Start of Records to process

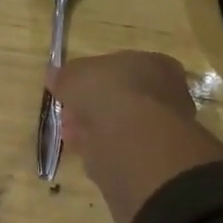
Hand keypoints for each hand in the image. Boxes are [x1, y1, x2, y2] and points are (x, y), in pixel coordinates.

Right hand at [49, 51, 222, 222]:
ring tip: (69, 136)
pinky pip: (122, 150)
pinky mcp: (156, 159)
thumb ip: (64, 75)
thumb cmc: (110, 95)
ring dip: (93, 130)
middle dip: (91, 107)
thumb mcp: (75, 76)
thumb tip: (54, 75)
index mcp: (154, 64)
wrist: (137, 144)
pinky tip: (85, 154)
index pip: (120, 67)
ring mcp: (165, 128)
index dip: (91, 79)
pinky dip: (103, 152)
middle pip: (120, 99)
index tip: (69, 91)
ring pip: (120, 126)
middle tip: (67, 115)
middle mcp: (167, 93)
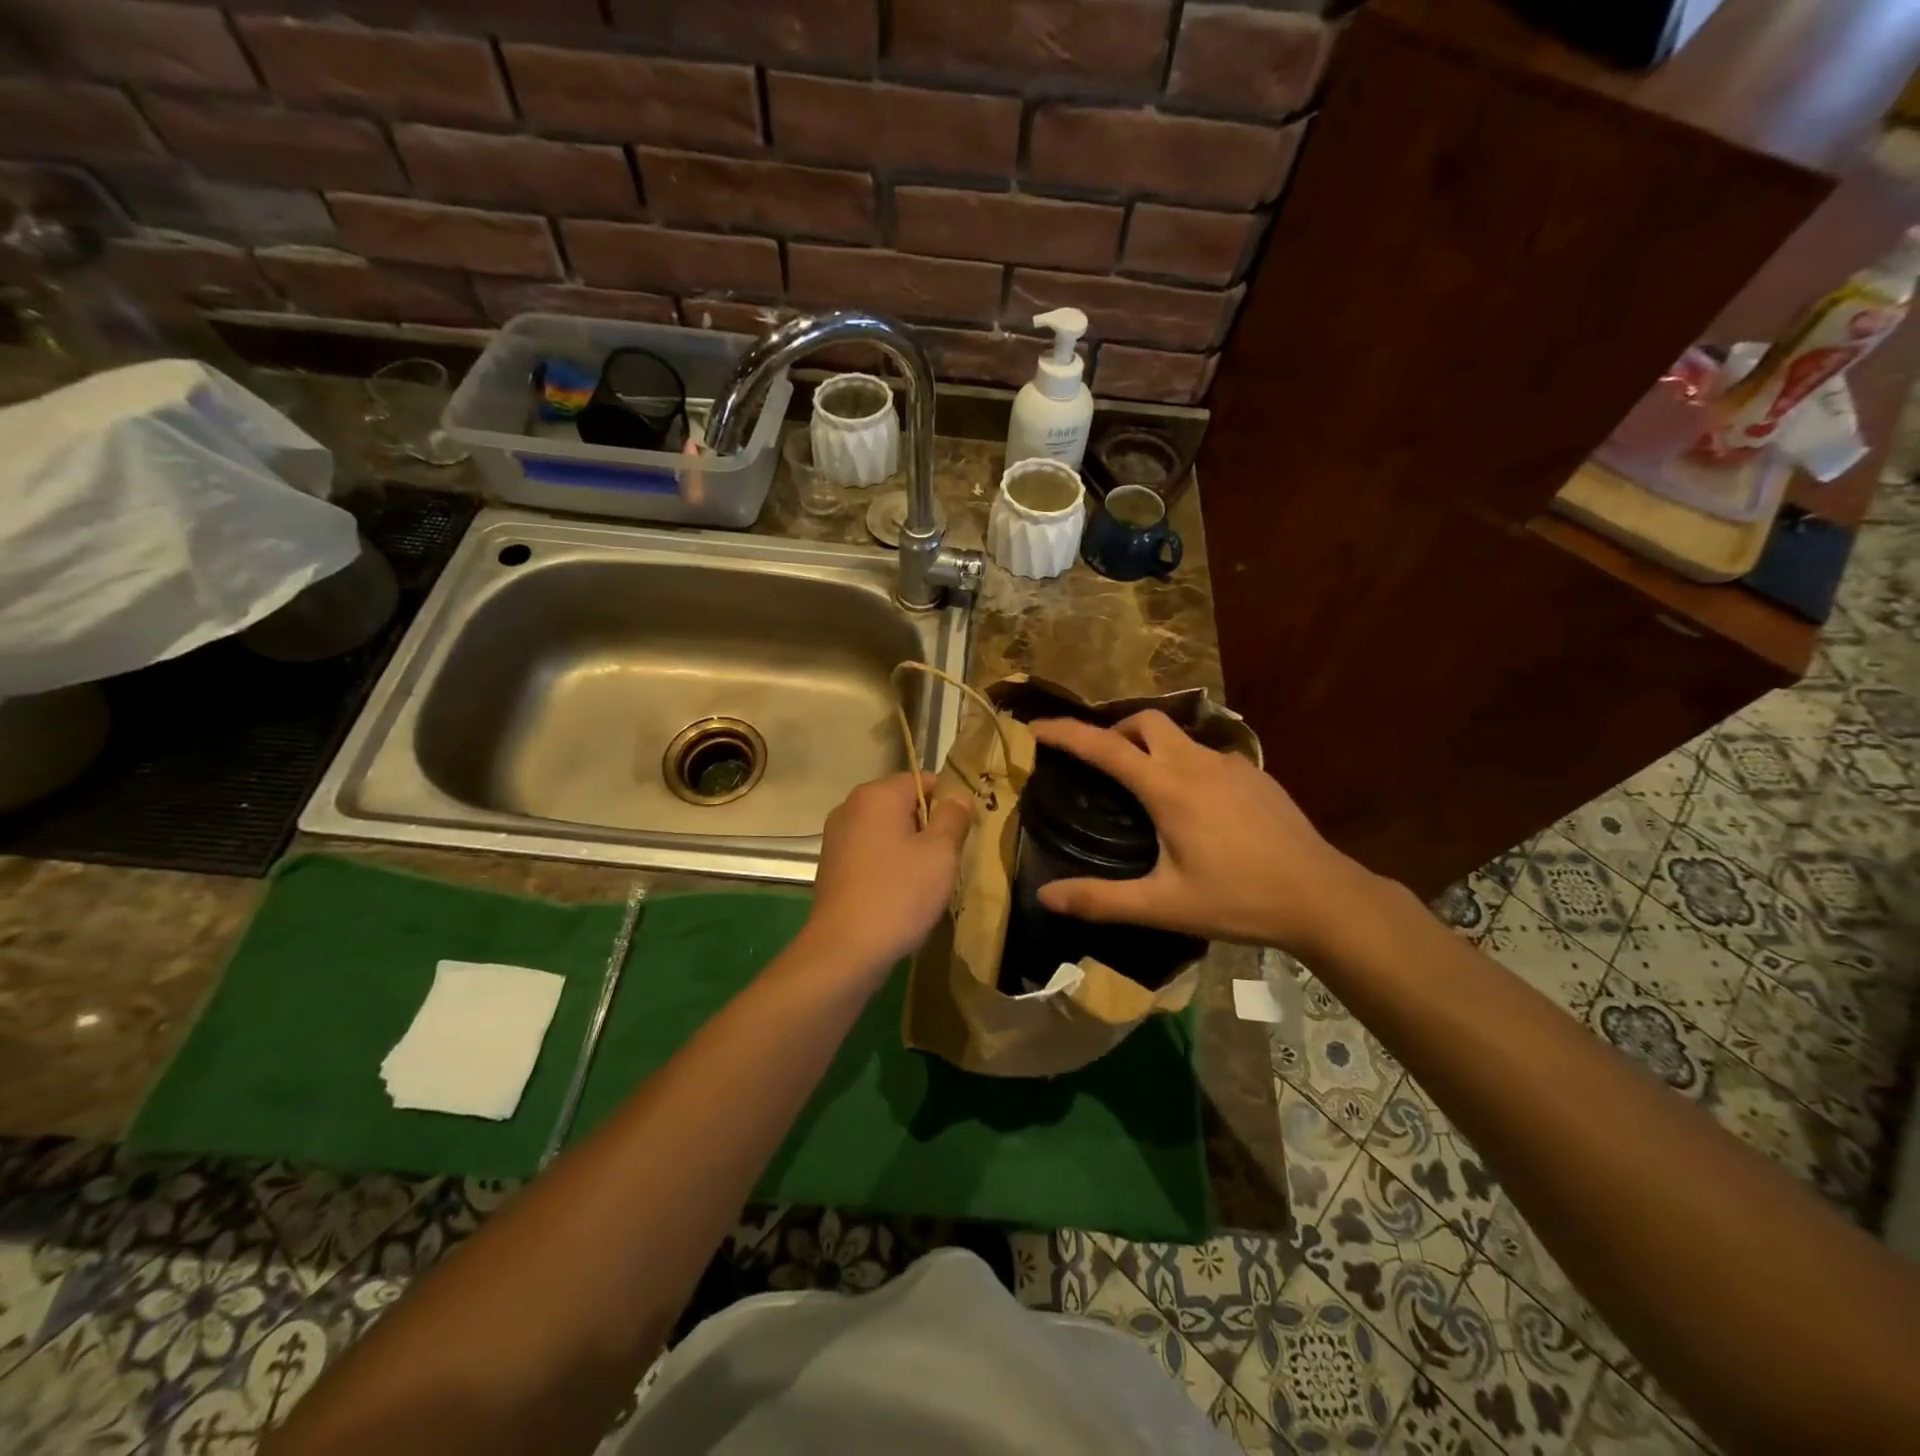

End of Records to process

• [Task item] Reproduce, word for word, the lines from the one containing "thumb mcp: (75, 76)" through the final line above. Leave every picture out.

• [Answer for the task]
thumb mcp: (75, 76)
thumb tip: (54, 75)
index mcp: (154, 64)
wrist: (137, 144)
pinky tip: (85, 154)
index pip: (120, 67)
ring mcp: (165, 128)
index dip: (91, 79)
pinky dip: (103, 152)
middle pip: (120, 99)
index tip: (69, 91)
ring pip: (120, 126)
middle tip: (67, 115)
middle mcp: (167, 93)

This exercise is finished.